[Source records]
..............................

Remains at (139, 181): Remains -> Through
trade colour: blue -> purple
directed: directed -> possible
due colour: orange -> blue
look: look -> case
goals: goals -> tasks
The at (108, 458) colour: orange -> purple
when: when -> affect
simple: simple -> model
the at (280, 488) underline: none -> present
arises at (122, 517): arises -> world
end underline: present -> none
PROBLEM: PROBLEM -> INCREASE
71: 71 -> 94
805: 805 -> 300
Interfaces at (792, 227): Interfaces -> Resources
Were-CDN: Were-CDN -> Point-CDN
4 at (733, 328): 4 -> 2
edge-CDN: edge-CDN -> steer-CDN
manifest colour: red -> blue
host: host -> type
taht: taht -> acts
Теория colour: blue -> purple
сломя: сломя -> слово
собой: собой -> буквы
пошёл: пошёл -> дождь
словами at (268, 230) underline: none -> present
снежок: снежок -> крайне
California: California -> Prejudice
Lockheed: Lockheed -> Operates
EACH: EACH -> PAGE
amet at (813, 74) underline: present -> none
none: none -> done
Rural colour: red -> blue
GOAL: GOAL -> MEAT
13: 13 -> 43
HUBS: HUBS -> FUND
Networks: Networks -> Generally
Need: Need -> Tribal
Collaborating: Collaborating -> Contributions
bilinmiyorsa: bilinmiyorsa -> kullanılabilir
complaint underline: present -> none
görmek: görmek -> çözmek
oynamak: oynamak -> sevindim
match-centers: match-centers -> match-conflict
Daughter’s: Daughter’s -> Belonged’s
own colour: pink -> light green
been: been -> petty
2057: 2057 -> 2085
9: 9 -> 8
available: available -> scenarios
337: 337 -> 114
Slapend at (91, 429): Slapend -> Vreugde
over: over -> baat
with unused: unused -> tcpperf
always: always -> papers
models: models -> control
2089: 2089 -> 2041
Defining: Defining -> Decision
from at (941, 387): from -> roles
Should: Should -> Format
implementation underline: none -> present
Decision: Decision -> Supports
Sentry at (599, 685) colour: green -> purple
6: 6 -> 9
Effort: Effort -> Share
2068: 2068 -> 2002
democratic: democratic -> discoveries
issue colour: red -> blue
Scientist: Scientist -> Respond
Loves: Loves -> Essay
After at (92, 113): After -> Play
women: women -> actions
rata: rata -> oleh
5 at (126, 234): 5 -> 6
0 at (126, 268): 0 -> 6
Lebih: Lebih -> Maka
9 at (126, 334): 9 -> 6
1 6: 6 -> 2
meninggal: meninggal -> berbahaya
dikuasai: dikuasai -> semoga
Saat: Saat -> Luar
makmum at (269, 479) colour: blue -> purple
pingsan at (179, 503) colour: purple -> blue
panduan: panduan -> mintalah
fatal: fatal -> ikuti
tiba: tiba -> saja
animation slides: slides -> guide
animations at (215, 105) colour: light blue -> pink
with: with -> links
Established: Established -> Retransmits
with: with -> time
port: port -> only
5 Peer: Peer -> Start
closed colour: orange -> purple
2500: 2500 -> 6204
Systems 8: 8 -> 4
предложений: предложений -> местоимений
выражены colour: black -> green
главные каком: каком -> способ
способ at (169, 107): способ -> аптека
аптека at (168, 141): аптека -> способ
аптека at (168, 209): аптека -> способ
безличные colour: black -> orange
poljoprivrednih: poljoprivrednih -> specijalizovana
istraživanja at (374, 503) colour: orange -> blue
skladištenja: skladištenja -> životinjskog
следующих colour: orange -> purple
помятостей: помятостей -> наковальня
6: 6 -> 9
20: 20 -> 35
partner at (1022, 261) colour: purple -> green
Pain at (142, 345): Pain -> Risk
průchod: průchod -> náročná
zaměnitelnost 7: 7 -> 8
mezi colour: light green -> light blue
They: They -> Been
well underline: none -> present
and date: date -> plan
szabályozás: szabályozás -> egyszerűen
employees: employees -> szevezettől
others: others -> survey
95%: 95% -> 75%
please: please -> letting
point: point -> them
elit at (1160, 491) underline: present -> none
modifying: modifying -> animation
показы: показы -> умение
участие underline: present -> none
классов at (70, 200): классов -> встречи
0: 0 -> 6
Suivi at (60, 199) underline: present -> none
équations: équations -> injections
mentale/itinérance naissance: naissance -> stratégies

..............................

Work to do → Repeat the material from its first line through the line containing "4 at (733, 328): 4 -> 2", swapping "underline" for "underscore" and leaving everything else unchanged.

Answer to this exercise →
Remains at (139, 181): Remains -> Through
trade colour: blue -> purple
directed: directed -> possible
due colour: orange -> blue
look: look -> case
goals: goals -> tasks
The at (108, 458) colour: orange -> purple
when: when -> affect
simple: simple -> model
the at (280, 488) underscore: none -> present
arises at (122, 517): arises -> world
end underscore: present -> none
PROBLEM: PROBLEM -> INCREASE
71: 71 -> 94
805: 805 -> 300
Interfaces at (792, 227): Interfaces -> Resources
Were-CDN: Were-CDN -> Point-CDN
4 at (733, 328): 4 -> 2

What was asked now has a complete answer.